# [WHAT YOU ARE ASKED TO DO]
Would you repeat the entries below word for word and omit the pictures?

# [EXTRACTED RECORDS]

==================================================

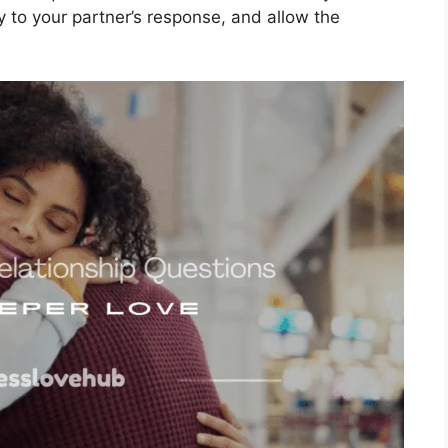
ly to your partner’s response, and allow the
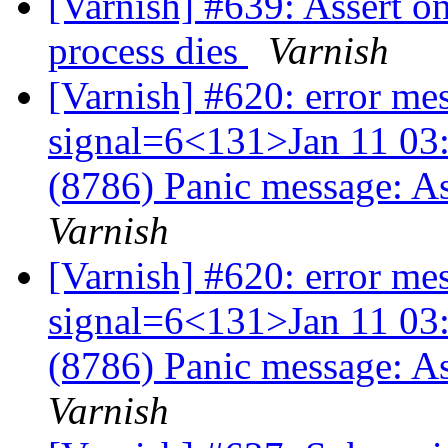
[Varnish] #639: Assert o
process dies
Varnish
[Varnish] #620: error me
signal=6<131>Jan 11 03:
(8786) Panic message: A
Varnish
[Varnish] #620: error me
signal=6<131>Jan 11 03:
(8786) Panic message: A
Varnish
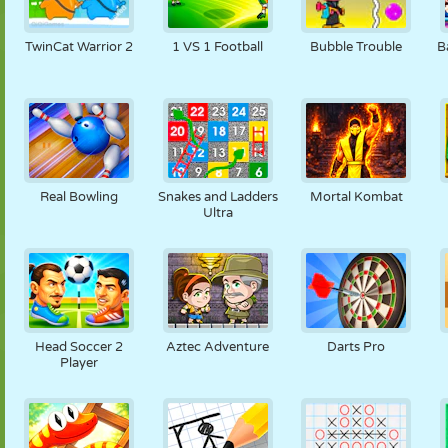
TwinCat Warrior 2
1 VS 1 Football
Bubble Trouble
B
Real Bowling
Snakes and Ladders
Mortal Kombat
Ultra
Head Soccer 2
Aztec Adventure
Darts Pro
Player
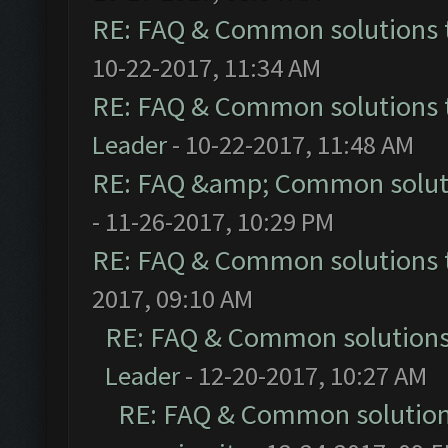
RE: FAQ & Common solutions
10-22-2017, 11:34 AM
RE: FAQ & Common solutions
Leader
- 10-22-2017, 11:48 AM
RE: FAQ &amp; Common solut
- 11-26-2017, 10:29 PM
RE: FAQ & Common solutions
2017, 09:10 AM
RE: FAQ & Common solution
Leader
- 12-20-2017, 10:27 AM
RE: FAQ & Common solutio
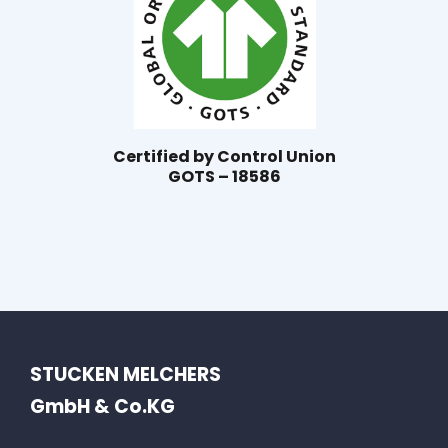
Certified by Control Union
GOTS – 18586
STUCKEN MELCHERS
GmbH & Co.KG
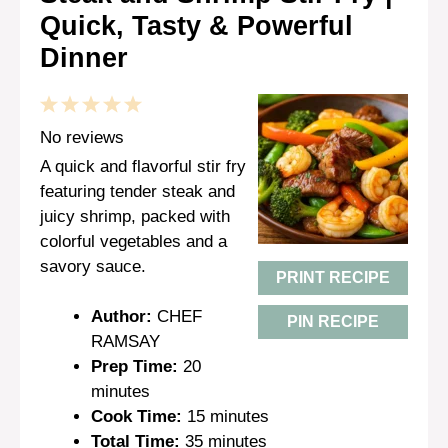
Quick, Tasty & Powerful
Dinner
1
2
3
4
5
Star
Stars
Stars
Stars
Stars
No reviews
A quick and flavorful stir fry
featuring tender steak and
juicy shrimp, packed with
colorful vegetables and a
savory sauce.
PRINT RECIPE
Author:
CHEF
PIN RECIPE
RAMSAY
Prep Time:
20
minutes
Cook Time:
15 minutes
Total Time:
35 minutes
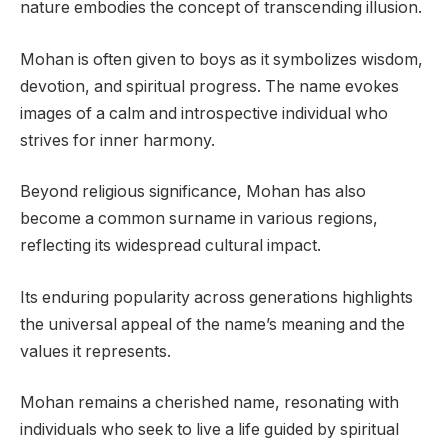
nature embodies the concept of transcending illusion.
Mohan is often given to boys as it symbolizes wisdom,
devotion, and spiritual progress. The name evokes
images of a calm and introspective individual who
strives for inner harmony.
Beyond religious significance, Mohan has also
become a common surname in various regions,
reflecting its widespread cultural impact.
Its enduring popularity across generations highlights
the universal appeal of the name’s meaning and the
values it represents.
Mohan remains a cherished name, resonating with
individuals who seek to live a life guided by spiritual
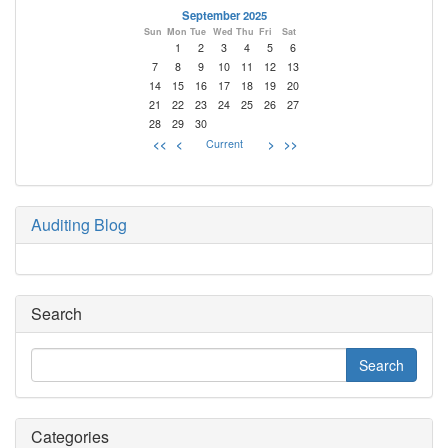
September 2025
Sun
Mon
Tue
Wed
Thu
Fri
Sat
1
2
3
4
5
6
7
8
9
10
11
12
13
14
15
16
17
18
19
20
21
22
23
24
25
26
27
28
29
30
<<
<
Current
>
>>
Auditing Blog
Search
Categories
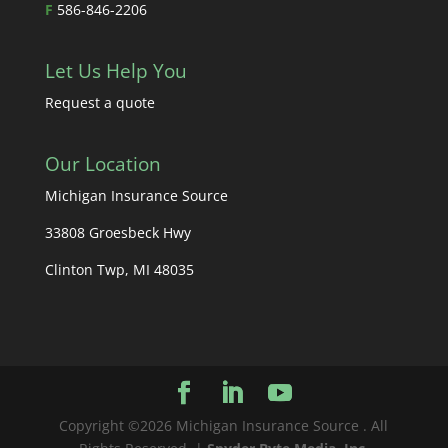
F
586-846-2206
Let Us Help You
Request a quote
Our Location
Michigan Insurance Source
33808 Groesbeck Hwy
Clinton Twp, MI 48035
Copyright ©2026 Michigan Insurance Source . All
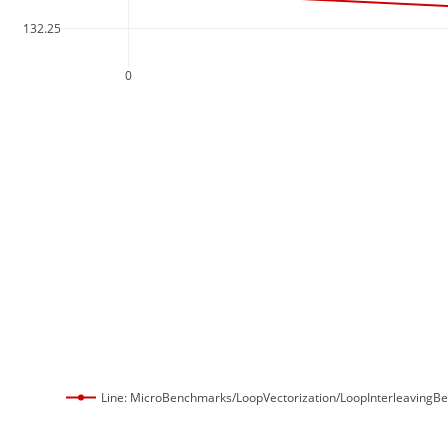
132.25
0
Line: MicroBenchmarks/LoopVectorization/LoopInterleavingB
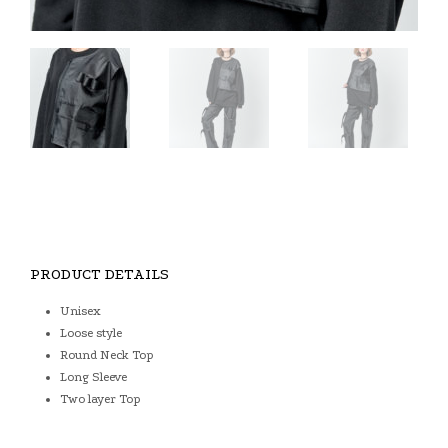
PRODUCT DETAILS
Unisex
Loose style
Round Neck Top
Long Sleeve
Two layer Top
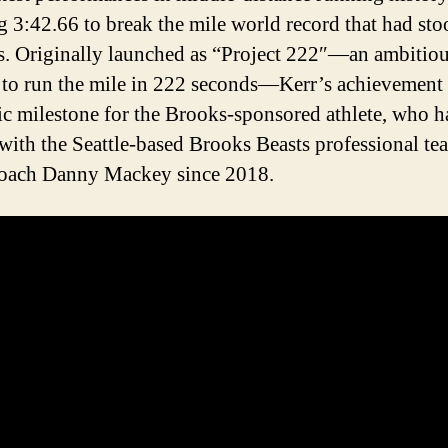
g 3:42.66 to break the mile world record that had sto
s. Originally launched as “Project 222″—an ambitio
 to run the mile in 222 seconds—Kerr’s achievement
ric milestone for the Brooks-sponsored athlete, who h
 with the Seattle-based Brooks Beasts professional te
coach Danny Mackey since 2018.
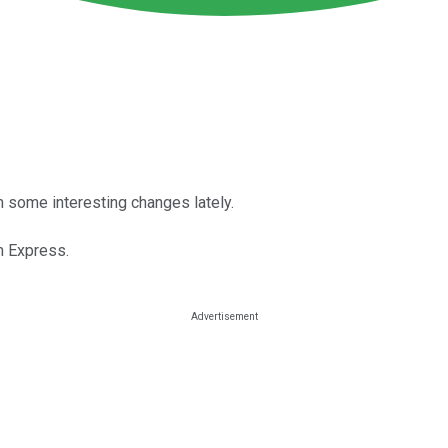
en some interesting changes lately.
n Express.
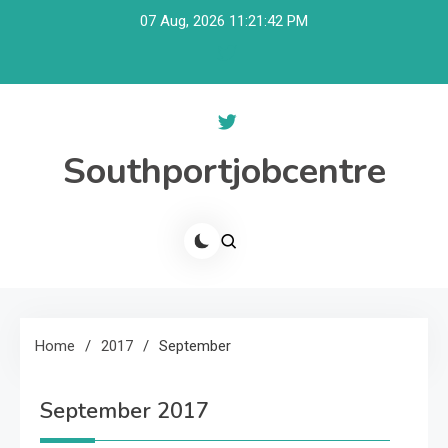
Skip
07 Aug, 2026
11:21:43 PM
to
content
Southportjobcentre
Home
2017
September
September 2017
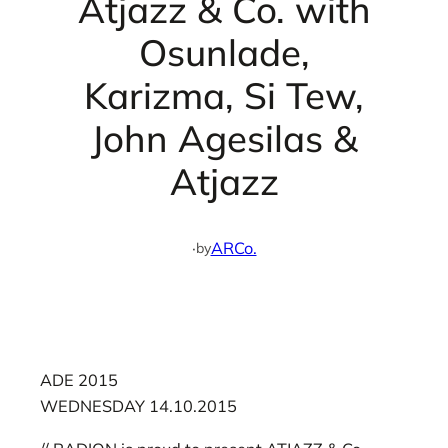
Atjazz & Co. with
Osunlade,
Karizma, Si Tew,
John Agesilas &
Atjazz
·
ARCo.
by
ADE 2015
WEDNESDAY 14.10.2015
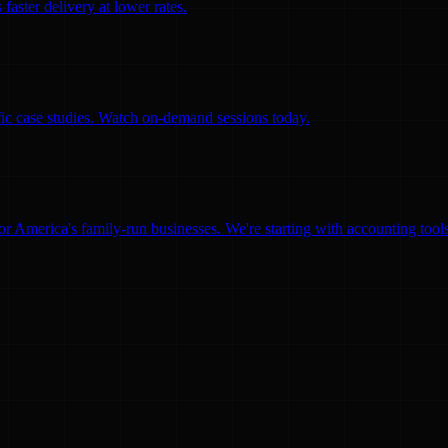
faster delivery at lower rates.
ific case studies. Watch on-demand sessions today.
for America's family-run businesses. We're starting with accounting too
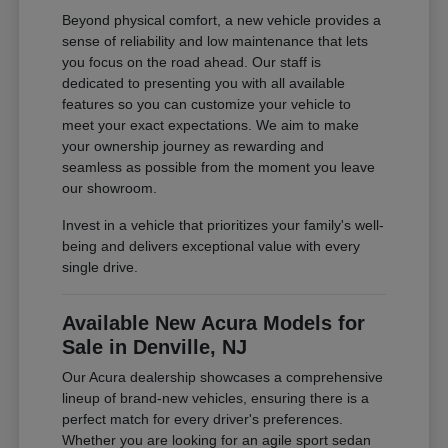
Beyond physical comfort, a new vehicle provides a
sense of reliability and low maintenance that lets
you focus on the road ahead. Our staff is
dedicated to presenting you with all available
features so you can customize your vehicle to
meet your exact expectations. We aim to make
your ownership journey as rewarding and
seamless as possible from the moment you leave
our showroom.
Invest in a vehicle that prioritizes your family's well-
being and delivers exceptional value with every
single drive.
Available New Acura Models for
Sale in Denville, NJ
Our Acura dealership showcases a comprehensive
lineup of brand-new vehicles, ensuring there is a
perfect match for every driver's preferences.
Whether you are looking for an agile sport sedan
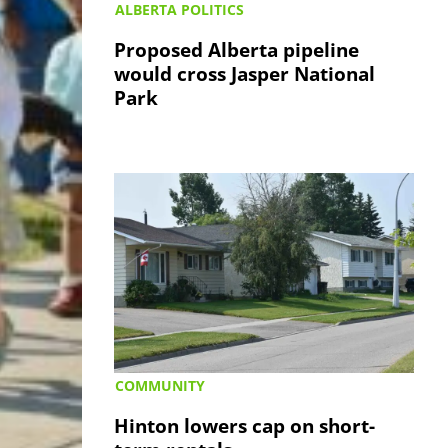
ALBERTA POLITICS
Proposed Alberta pipeline
would cross Jasper National
Park
COMMUNITY
Hinton lowers cap on short-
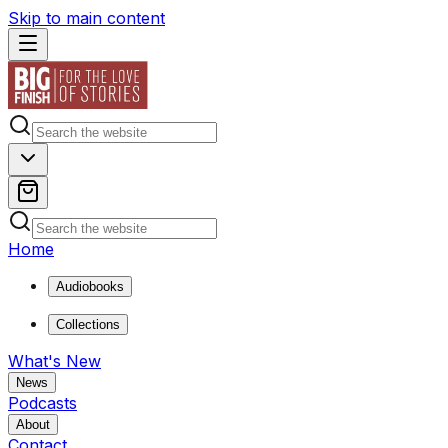
Skip to main content
Home
Audiobooks
Collections
What's New
News
Podcasts
About
Contact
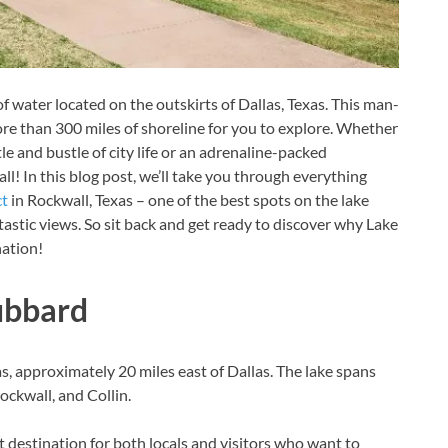
water located on the outskirts of Dallas, Texas. This man-
e than 300 miles of shoreline for you to explore. Whether
le and bustle of city life or an adrenaline-packed
l! In this blog post, we’ll take you through everything
ct
in Rockwall, Texas – one of the best spots on the lake
ntastic views. So sit back and get ready to discover why Lake
nation!
ubbard
, approximately 20 miles east of Dallas. The lake spans
ockwall, and Collin.
 destination for both locals and visitors who want to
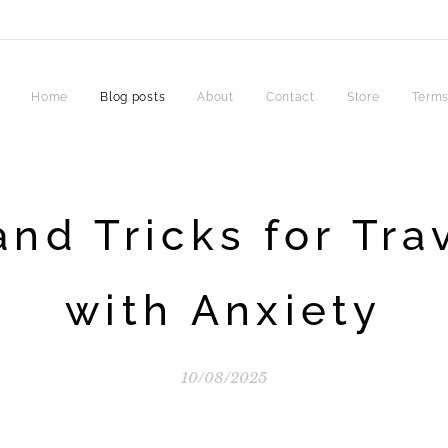
Home
Blog posts
About
Contact
Store
Terms
and Tricks for Tra
with Anxiety
10/08/2025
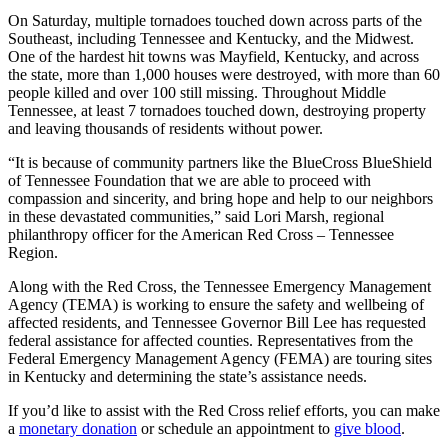
On Saturday, multiple tornadoes touched down across parts of the
Southeast, including Tennessee and Kentucky, and the Midwest.
One of the hardest hit towns was Mayfield, Kentucky, and across
the state, more than 1,000 houses were destroyed, with more than 60
people killed and over 100 still missing. Throughout Middle
Tennessee, at least 7 tornadoes touched down, destroying property
and leaving thousands of residents without power.
“It is because of community partners like the BlueCross BlueShield
of Tennessee Foundation that we are able to proceed with
compassion and sincerity, and bring hope and help to our neighbors
in these devastated communities,” said Lori Marsh, regional
philanthropy officer for the American Red Cross – Tennessee
Region.
Along with the Red Cross, the Tennessee Emergency Management
Agency (TEMA) is working to ensure the safety and wellbeing of
affected residents, and Tennessee Governor Bill Lee has requested
federal assistance for affected counties. Representatives from the
Federal Emergency Management Agency (FEMA) are touring sites
in Kentucky and determining the state’s assistance needs.
If you’d like to assist with the Red Cross relief efforts, you can make
a
monetary donation
or schedule an appointment to
give blood
.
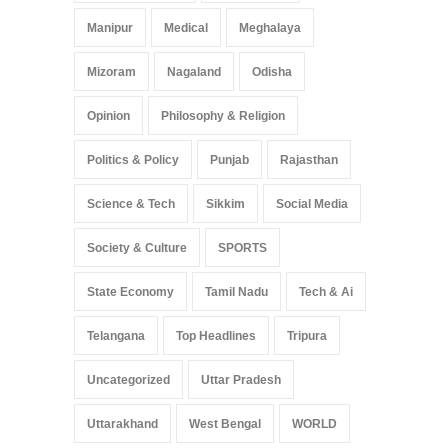
Manipur
Medical
Meghalaya
Mizoram
Nagaland
Odisha
Opinion
Philosophy & Religion
Politics & Policy
Punjab
Rajasthan
Science & Tech
Sikkim
Social Media
Society & Culture
SPORTS
State Economy
Tamil Nadu
Tech & Ai
Telangana
Top Headlines
Tripura
Uncategorized
Uttar Pradesh
Uttarakhand
West Bengal
WORLD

==================================================

# [WRITTEN ANSWER]
ly to your partner’s response, and allow the
[Varnish] #639: Assert o
process dies
Varnish
[Varnish] #620: error me
signal=6<131>Jan 11 03:
(8786) Panic message: A
Varnish
[Varnish] #620: error me
signal=6<131>Jan 11 03:
(8786) Panic message: A
Varnish
TwinCat Warrior 2
1 VS 1 Football
Bubble Trouble
B
Real Bowling
Snakes and Ladders
Mortal Kombat
Ultra
Head Soccer 2
Aztec Adventure
Darts Pro
Player
RE: FAQ & Common solutions
10-22-2017, 11:34 AM
RE: FAQ & Common solutions
Leader
- 10-22-2017, 11:48 AM
RE: FAQ &amp; Common solut
- 11-26-2017, 10:29 PM
RE: FAQ & Common solutions
2017, 09:10 AM
RE: FAQ & Common solution
Leader
- 12-20-2017, 10:27 AM
RE: FAQ & Common solutio
Certified by Control Union
GOTS – 18586
STUCKEN MELCHERS
GmbH & Co.KG
Quick, Tasty & Powerful
Dinner
1
2
3
4
5
Star
Stars
Stars
Stars
Stars
No reviews
A quick and flavorful stir fry
featuring tender steak and
juicy shrimp, packed with
colorful vegetables and a
savory sauce.
PRINT RECIPE
Author:
CHEF
PIN RECIPE
RAMSAY
Prep Time:
20
minutes
Cook Time:
15 minutes
Total Time:
35 minutes
nature embodies the concept of transcending illusion.
Mohan is often given to boys as it symbolizes wisdom,
devotion, and spiritual progress. The name evokes
images of a calm and introspective individual who
strives for inner harmony.
Beyond religious significance, Mohan has also
become a common surname in various regions,
reflecting its widespread cultural impact.
Its enduring popularity across generations highlights
the universal appeal of the name’s meaning and the
values it represents.
Mohan remains a cherished name, resonating with
individuals who seek to live a life guided by spiritual
September 2025
Sun
Mon
Tue
Wed
Thu
Fri
Sat
1
2
3
4
5
6
7
8
9
10
11
12
13
14
15
16
17
18
19
20
21
22
23
24
25
26
27
28
29
30
<<
<
Current
>
>>
Auditing Blog
Search
Categories
F
586-846-2206
Let Us Help You
Request a quote
Our Location
Michigan Insurance Source
33808 Groesbeck Hwy
Clinton Twp, MI 48035
Copyright ©2026 Michigan Insurance Source . All
132.25
0
Line: MicroBenchmarks/LoopVectorization/LoopInterleavingB
PRODUCT DETAILS
Unisex
Loose style
Round Neck Top
Long Sleeve
Two layer Top
g 3:42.66 to break the mile world record that had sto
s. Originally launched as “Project 222″—an ambitio
 to run the mile in 222 seconds—Kerr’s achievement
ric milestone for the Brooks-sponsored athlete, who h
 with the Seattle-based Brooks Beasts professional te
coach Danny Mackey since 2018.
en some interesting changes lately.
n Express.
Skip
07 Aug, 2026
11:21:43 PM
to
content
Southportjobcentre
Home
2017
September
September 2017
Atjazz & Co. with
Osunlade,
Karizma, Si Tew,
John Agesilas &
Atjazz
·
ARCo.
by
ADE 2015
WEDNESDAY 14.10.2015
faster delivery at lower rates.
ific case studies. Watch on-demand sessions today.
for America's family-run businesses. We're starting with accounting too
Beyond physical comfort, a new vehicle provides a
sense of reliability and low maintenance that lets
you focus on the road ahead. Our staff is
dedicated to presenting you with all available
features so you can customize your vehicle to
meet your exact expectations. We aim to make
your ownership journey as rewarding and
seamless as possible from the moment you leave
our showroom.
Invest in a vehicle that prioritizes your family's well-
being and delivers exceptional value with every
single drive.
Available New Acura Models for
Sale in Denville, NJ
Our Acura dealership showcases a comprehensive
lineup of brand-new vehicles, ensuring there is a
perfect match for every driver's preferences.
Whether you are looking for an agile sport sedan
ALBERTA POLITICS
Proposed Alberta pipeline
would cross Jasper National
Park
COMMUNITY
Hinton lowers cap on short-
Skip to main content
Home
Audiobooks
Collections
What's New
News
Podcasts
About
Contact
water located on the outskirts of Dallas, Texas. This man-
e than 300 miles of shoreline for you to explore. Whether
le and bustle of city life or an adrenaline-packed
l! In this blog post, we’ll take you through everything
ct
in Rockwall, Texas – one of the best spots on the lake
ntastic views. So sit back and get ready to discover why Lake
nation!
ubbard
, approximately 20 miles east of Dallas. The lake spans
ockwall, and Collin.
 destination for both locals and visitors who want to
Home
Blog posts
About
Contact
Store
Terms
and Tricks for Tra
with Anxiety
10/08/2025
On Saturday, multiple tornadoes touched down across parts of the
Southeast, including Tennessee and Kentucky, and the Midwest.
One of the hardest hit towns was Mayfield, Kentucky, and across
the state, more than 1,000 houses were destroyed, with more than 60
people killed and over 100 still missing. Throughout Middle
Tennessee, at least 7 tornadoes touched down, destroying property
and leaving thousands of residents without power.
“It is because of community partners like the BlueCross BlueShield
of Tennessee Foundation that we are able to proceed with
compassion and sincerity, and bring hope and help to our neighbors
in these devastated communities,” said Lori Marsh, regional
philanthropy officer for the American Red Cross – Tennessee
Region.
Along with the Red Cross, the Tennessee Emergency Management
Agency (TEMA) is working to ensure the safety and wellbeing of
affected residents, and Tennessee Governor Bill Lee has requested
federal assistance for affected counties. Representatives from the
Federal Emergency Management Agency (FEMA) are touring sites
in Kentucky and determining the state’s assistance needs.
If you’d like to assist with the Red Cross relief efforts, you can make
a
monetary donation
or schedule an appointment to
give blood
.
Manipur
Medical
Meghalaya
Mizoram
Nagaland
Odisha
Opinion
Philosophy & Religion
Politics & Policy
Punjab
Rajasthan
Science & Tech
Sikkim
Social Media
Society & Culture
SPORTS
State Economy
Tamil Nadu
Tech & Ai
Telangana
Top Headlines
Tripura
Uncategorized
Uttar Pradesh
Uttarakhand
West Bengal
WORLD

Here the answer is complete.